======== Exercise materials

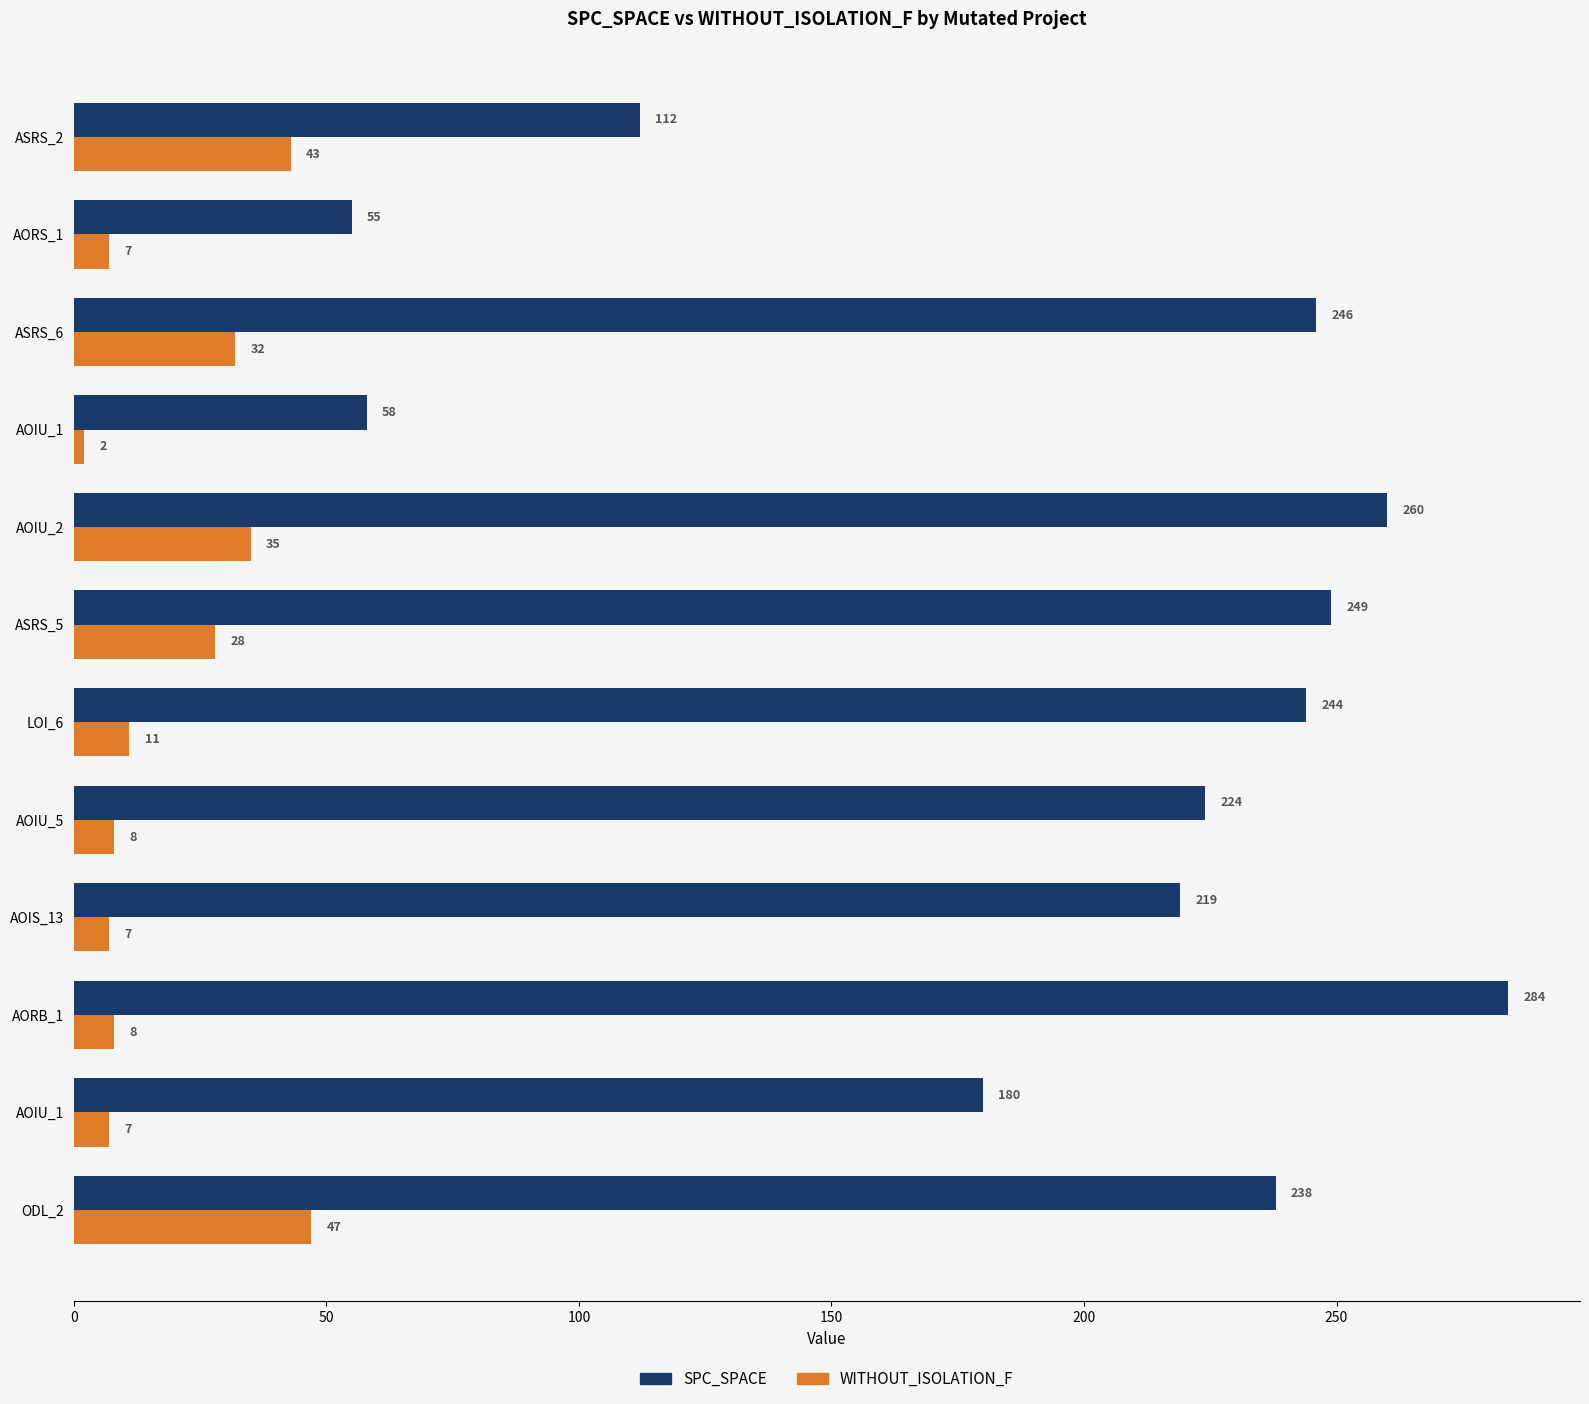

How many values in the WITHOUT_ISOLATION_F series are below 11?

6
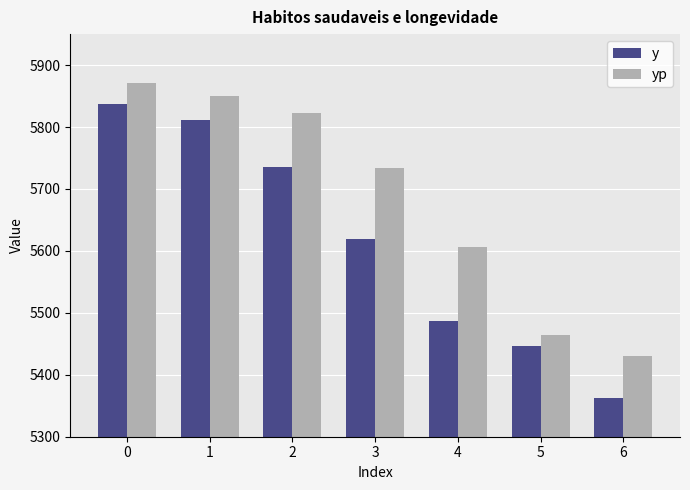

Rank the series at 3 from lowest to highest value.

y, yp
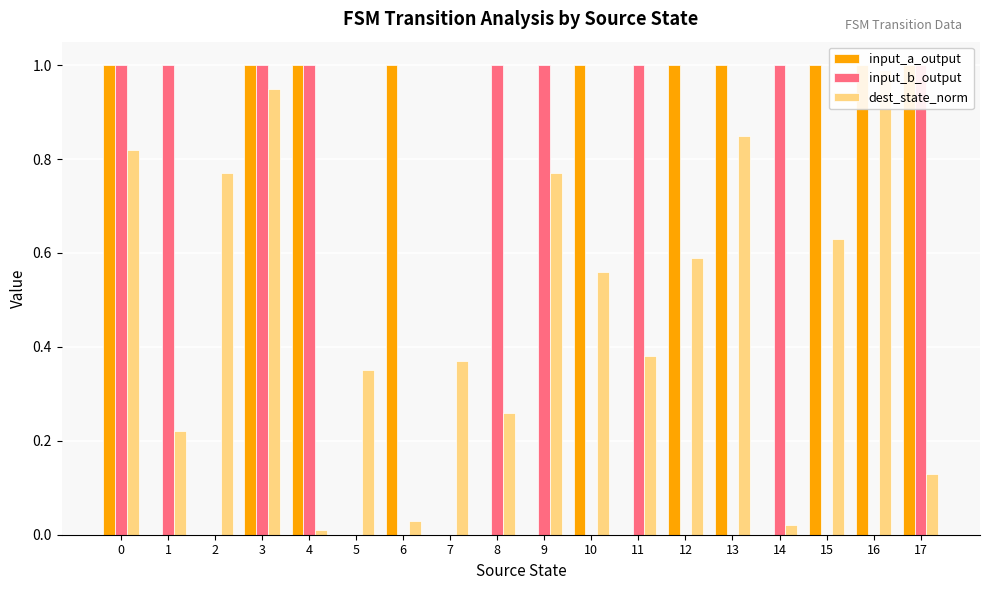

Reading left to right, transcribe all the data shown in this chart.

input_a_output: 0=1.0	1=0.0	2=0.0	3=1.0	4=1.0	5=0.0	6=1.0	7=0.0	8=0.0	9=0.0	10=1.0	11=0.0	12=1.0	13=1.0	14=0.0	15=1.0	16=1.0	17=1.0
input_b_output: 0=1.0	1=1.0	2=0.0	3=1.0	4=1.0	5=0.0	6=0.0	7=0.0	8=1.0	9=1.0	10=0.0	11=1.0	12=0.0	13=0.0	14=1.0	15=0.0	16=0.0	17=1.0
dest_state_norm: 0=0.8	1=0.2	2=0.8	3=0.9	4=0.0	5=0.3	6=0.0	7=0.4	8=0.3	9=0.8	10=0.6	11=0.4	12=0.6	13=0.8	14=0.0	15=0.6	16=1.0	17=0.1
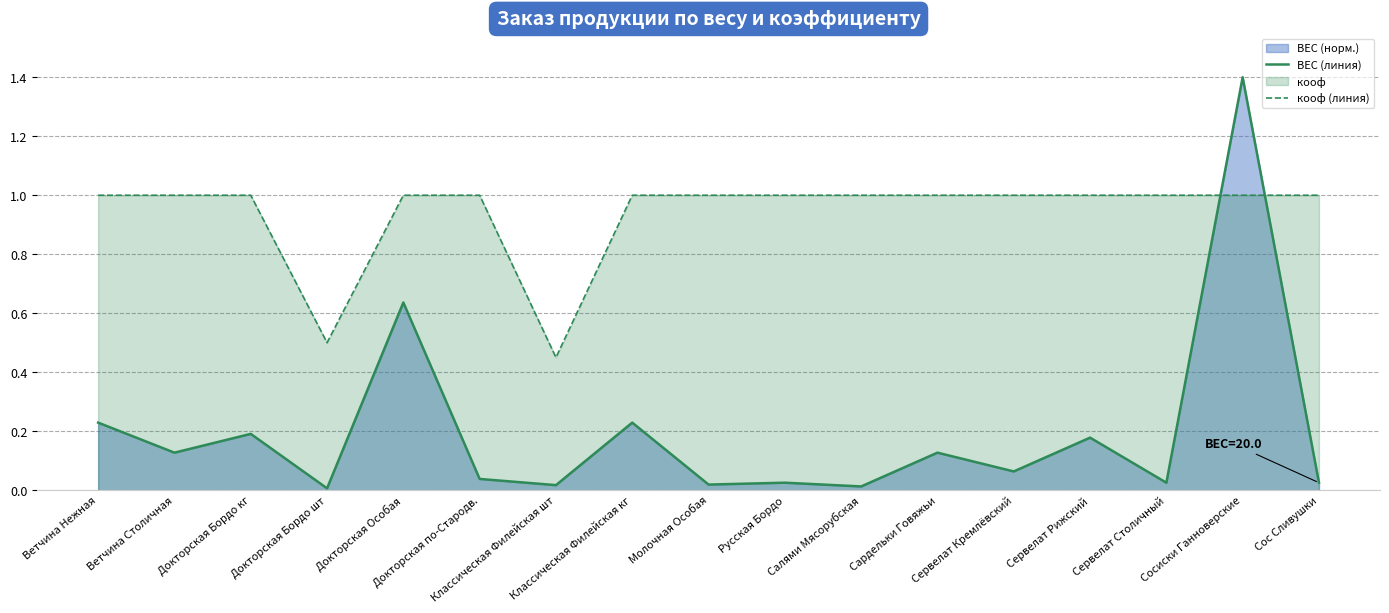

Rank the series by their average value, from lowest to highest.

ВЕС (линия), кооф (линия)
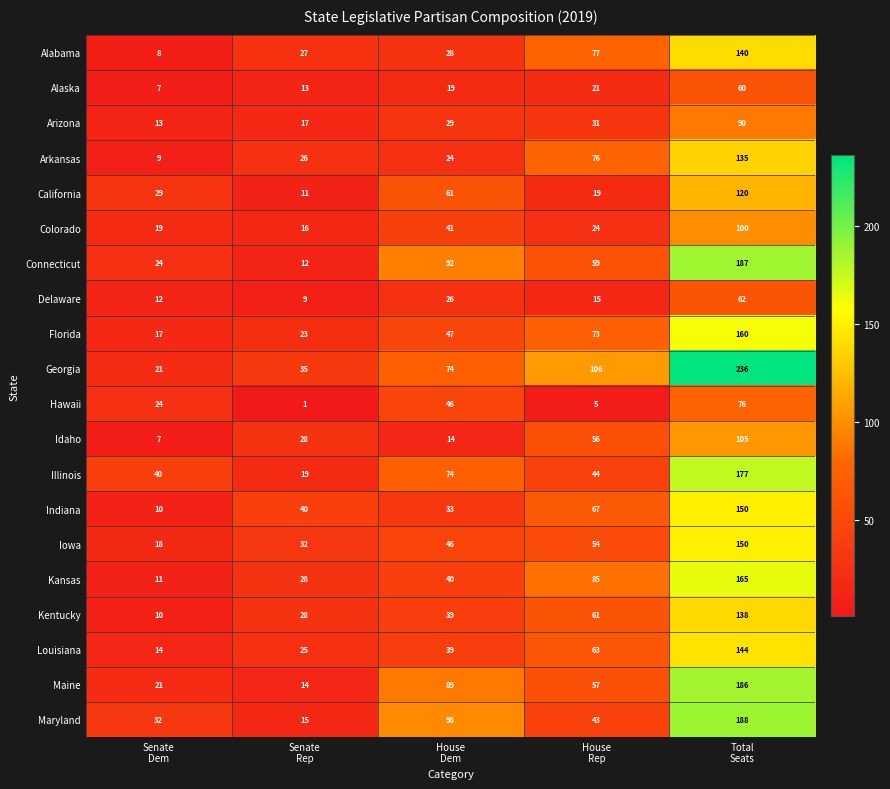

What is the maximum value shown in the chart?

236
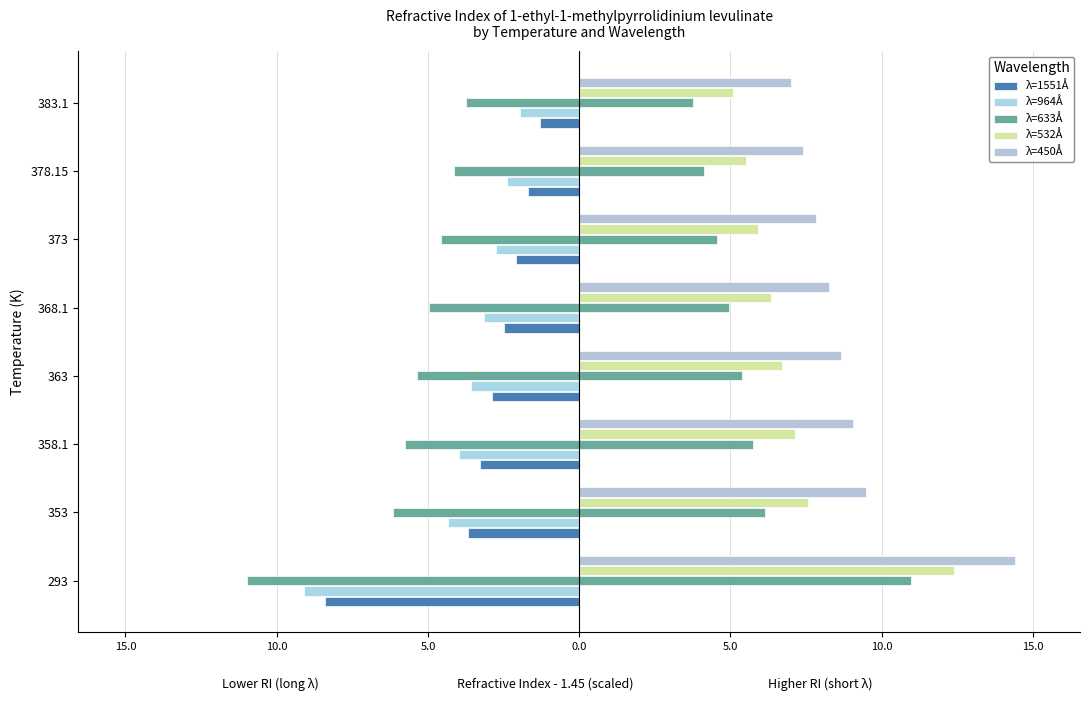

Which series has the largest total across all categories?

λ=450Å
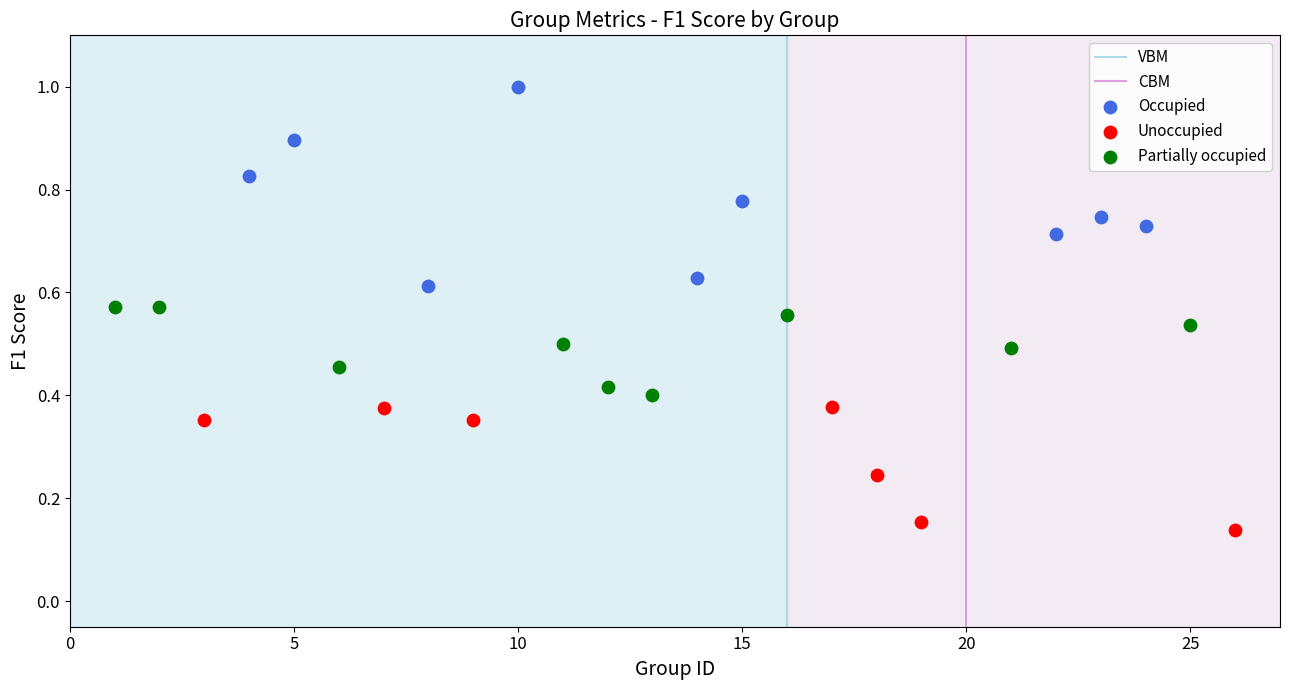

Which series has the widest spread of Y values?

Occupied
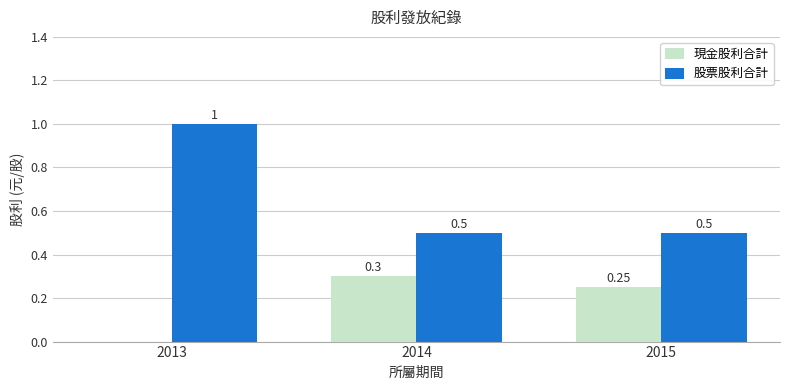

Between 2014 and 2015, which series saw the biggest shift?

現金股利合計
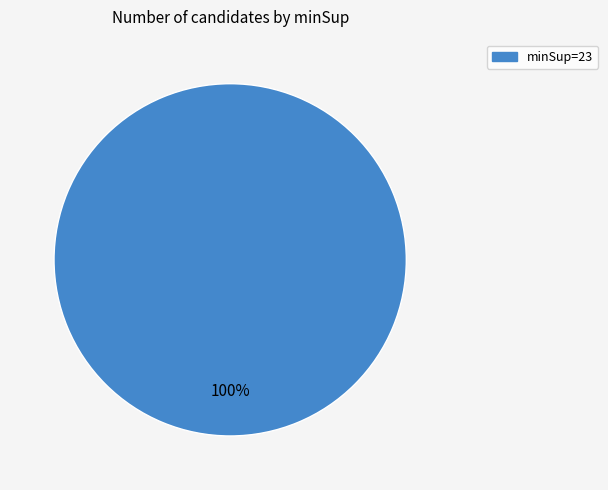

Is there a majority slice in this chart?

Yes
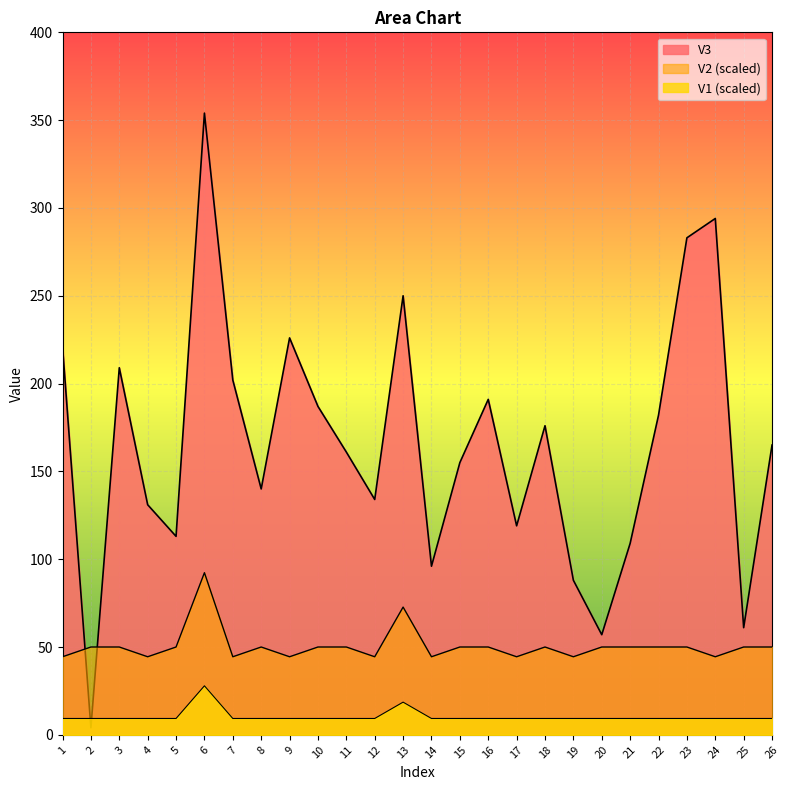

What is the sum of the V1 values at 19 and 2?

18.6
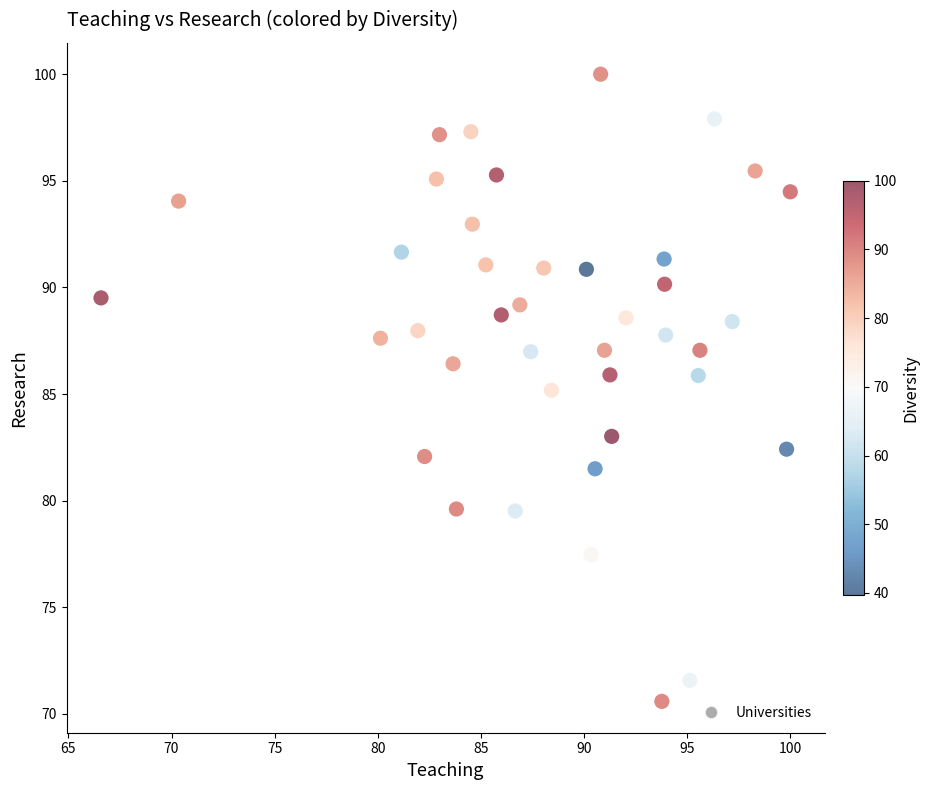

What is the range of Y values (max minus min)?

29.4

================

Copy all of the entries above word for word, leaving the pictures out.

How many values in the WITHOUT_ISOLATION_F series are below 11?

6

Rank the series at 3 from lowest to highest value.

y, yp

Reading left to right, transcribe all the data shown in this chart.

input_a_output: 0=1.0	1=0.0	2=0.0	3=1.0	4=1.0	5=0.0	6=1.0	7=0.0	8=0.0	9=0.0	10=1.0	11=0.0	12=1.0	13=1.0	14=0.0	15=1.0	16=1.0	17=1.0
input_b_output: 0=1.0	1=1.0	2=0.0	3=1.0	4=1.0	5=0.0	6=0.0	7=0.0	8=1.0	9=1.0	10=0.0	11=1.0	12=0.0	13=0.0	14=1.0	15=0.0	16=0.0	17=1.0
dest_state_norm: 0=0.8	1=0.2	2=0.8	3=0.9	4=0.0	5=0.3	6=0.0	7=0.4	8=0.3	9=0.8	10=0.6	11=0.4	12=0.6	13=0.8	14=0.0	15=0.6	16=1.0	17=0.1

Rank the series by their average value, from lowest to highest.

ВЕС (линия), кооф (линия)

What is the maximum value shown in the chart?

236

Which series has the largest total across all categories?

λ=450Å

Which series has the widest spread of Y values?

Occupied

Between 2014 and 2015, which series saw the biggest shift?

現金股利合計

Is there a majority slice in this chart?

Yes

What is the sum of the V1 values at 19 and 2?

18.6

What is the range of Y values (max minus min)?

29.4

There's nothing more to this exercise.